Survey-based approaches or direct observations are common methods for recording schistosomiasis-related exposures. Wearable cameras offer an alternative to these approaches to enable the measurement of water-related activities from first person perspectives. Previously unrecognized activities that may contribute to parasite exposure may be identifiable with wearable cameras.


This project will use data from ongoing studies in rural villages in Uganda. Ethics approval will be obtained prior to the start of this project. Depending on restrictions due to the ongoing pandemic, it is expected that this data will be collected prior to the start of this DPhil project. Otherwise, this data will be collected within the first year of the DPhil project. The study designs are as follows. A cross-sectional survey of 600 individuals in 300 households from 10 villages will be completed. To measure infection status/intensity, one child (aged 5+ years) and one adult (aged 18+ years) will be sampled from each household.
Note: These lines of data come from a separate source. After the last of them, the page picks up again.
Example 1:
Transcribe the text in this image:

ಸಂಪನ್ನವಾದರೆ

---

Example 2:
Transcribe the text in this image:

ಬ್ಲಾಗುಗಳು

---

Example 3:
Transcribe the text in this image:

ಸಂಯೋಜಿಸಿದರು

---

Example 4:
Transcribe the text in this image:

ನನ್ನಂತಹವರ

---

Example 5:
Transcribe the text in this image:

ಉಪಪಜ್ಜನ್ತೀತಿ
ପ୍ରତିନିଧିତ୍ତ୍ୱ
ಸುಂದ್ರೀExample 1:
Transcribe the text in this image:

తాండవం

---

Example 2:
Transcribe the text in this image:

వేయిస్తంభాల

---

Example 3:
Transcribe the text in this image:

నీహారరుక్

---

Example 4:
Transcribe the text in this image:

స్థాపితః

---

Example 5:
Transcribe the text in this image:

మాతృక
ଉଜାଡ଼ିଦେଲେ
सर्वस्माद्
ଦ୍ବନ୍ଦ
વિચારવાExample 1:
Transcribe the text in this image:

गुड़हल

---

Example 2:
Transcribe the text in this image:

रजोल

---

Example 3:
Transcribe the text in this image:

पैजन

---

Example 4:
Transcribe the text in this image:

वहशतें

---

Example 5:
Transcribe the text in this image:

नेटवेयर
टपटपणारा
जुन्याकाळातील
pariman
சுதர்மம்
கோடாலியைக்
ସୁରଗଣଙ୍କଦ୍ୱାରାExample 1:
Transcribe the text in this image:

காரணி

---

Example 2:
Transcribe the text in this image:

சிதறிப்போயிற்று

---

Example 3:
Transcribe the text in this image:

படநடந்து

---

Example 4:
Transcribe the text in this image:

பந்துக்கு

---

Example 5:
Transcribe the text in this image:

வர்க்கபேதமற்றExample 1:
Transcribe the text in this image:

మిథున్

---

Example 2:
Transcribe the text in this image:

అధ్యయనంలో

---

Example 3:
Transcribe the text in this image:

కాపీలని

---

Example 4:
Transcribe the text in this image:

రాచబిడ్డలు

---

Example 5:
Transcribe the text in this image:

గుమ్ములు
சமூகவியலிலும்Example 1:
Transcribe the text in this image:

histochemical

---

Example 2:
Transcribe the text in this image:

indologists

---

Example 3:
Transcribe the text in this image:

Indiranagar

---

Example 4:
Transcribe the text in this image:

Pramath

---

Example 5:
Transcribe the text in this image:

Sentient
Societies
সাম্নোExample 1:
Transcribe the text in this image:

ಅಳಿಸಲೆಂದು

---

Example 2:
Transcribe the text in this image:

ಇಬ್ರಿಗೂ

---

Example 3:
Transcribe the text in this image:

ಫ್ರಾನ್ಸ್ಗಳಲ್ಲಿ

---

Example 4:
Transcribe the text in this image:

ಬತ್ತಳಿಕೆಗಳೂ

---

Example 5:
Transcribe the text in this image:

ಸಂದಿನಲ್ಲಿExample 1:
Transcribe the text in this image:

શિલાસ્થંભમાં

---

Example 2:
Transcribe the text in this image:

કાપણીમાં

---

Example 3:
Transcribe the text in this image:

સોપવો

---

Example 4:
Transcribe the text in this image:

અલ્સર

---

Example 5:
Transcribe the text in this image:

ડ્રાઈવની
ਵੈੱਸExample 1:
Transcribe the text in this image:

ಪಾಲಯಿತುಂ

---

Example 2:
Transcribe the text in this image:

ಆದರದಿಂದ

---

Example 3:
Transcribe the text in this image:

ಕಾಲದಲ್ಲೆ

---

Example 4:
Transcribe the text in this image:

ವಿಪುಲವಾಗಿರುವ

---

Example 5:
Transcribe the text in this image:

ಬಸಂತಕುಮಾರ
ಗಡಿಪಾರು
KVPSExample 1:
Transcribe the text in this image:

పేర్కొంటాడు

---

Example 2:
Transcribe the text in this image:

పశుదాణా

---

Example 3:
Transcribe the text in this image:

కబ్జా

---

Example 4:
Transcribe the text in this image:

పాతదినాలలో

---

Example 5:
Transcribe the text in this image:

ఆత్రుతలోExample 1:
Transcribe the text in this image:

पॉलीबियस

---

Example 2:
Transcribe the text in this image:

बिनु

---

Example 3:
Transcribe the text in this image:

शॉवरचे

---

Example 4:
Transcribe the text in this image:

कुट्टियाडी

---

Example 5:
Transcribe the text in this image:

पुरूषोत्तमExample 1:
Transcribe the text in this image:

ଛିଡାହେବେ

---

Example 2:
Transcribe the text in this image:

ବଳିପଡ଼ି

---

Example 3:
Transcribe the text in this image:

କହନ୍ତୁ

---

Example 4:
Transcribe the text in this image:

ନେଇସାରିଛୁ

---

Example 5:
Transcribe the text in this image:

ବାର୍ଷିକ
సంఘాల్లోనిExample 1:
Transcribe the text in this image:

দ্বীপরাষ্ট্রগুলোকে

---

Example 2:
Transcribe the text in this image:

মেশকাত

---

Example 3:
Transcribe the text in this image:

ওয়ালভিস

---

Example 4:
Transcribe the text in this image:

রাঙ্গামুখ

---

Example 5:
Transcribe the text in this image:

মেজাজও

For 300 of these individuals, wearable cameras that capture an image every 1-3 minutes will be worn for one day. WASH data will be collected on every person aged 1+ years within sampled households (approx. 1500 individuals). To directly observe water contact patterns at the village level, an observational study will be conducted, whereby trained water site observers will record information on every person entering a pre-identified lake site (including the time of day, duration, and activity). Contact sites will be observed for one week. The DPhil candidate will have the opportunity to contribute to the existing fieldwork study designs through follow-up studies.

Epidemiological analyses (Aims 1-3) will focus on data from household surveys and records of directly observed water contact from a trained water site observer.


  1. Establish a systematic framework for identifying schistosomiasis-related exposures.
  2. Construct and validate exposure/activity-based indices
  3. Determine the cross-sectional association of exposures with schistosomiasis infection prevalence and intensity
  4. Explore the dimensions of exposures captured by wearable cameras as compared to other approaches

The student will gain skills in literature review, study design, primary data collection, epidemiological data analysis, statistical programming, data annotation, and research presentation. Training in schistosomiasis epidemiology and fieldwork will be provided. Protocols for wearable camera data exploration and annotation are available.


This project requires approximately 1-2 months of fieldwork in rural Uganda over the course of the DPhil project. The study is in close collaboration with the Uganda Ministry of Health. Experienced field teams from Uganda will co-lead the primary data collection with the primary supervisor.

prospective candidate

Candidates ideally will have postgraduate training in global health, epidemiology, or a related discipline as well as experience in statistical/quantitative analyses of health data. Interest in parasitic infections and good communication skills are necessary.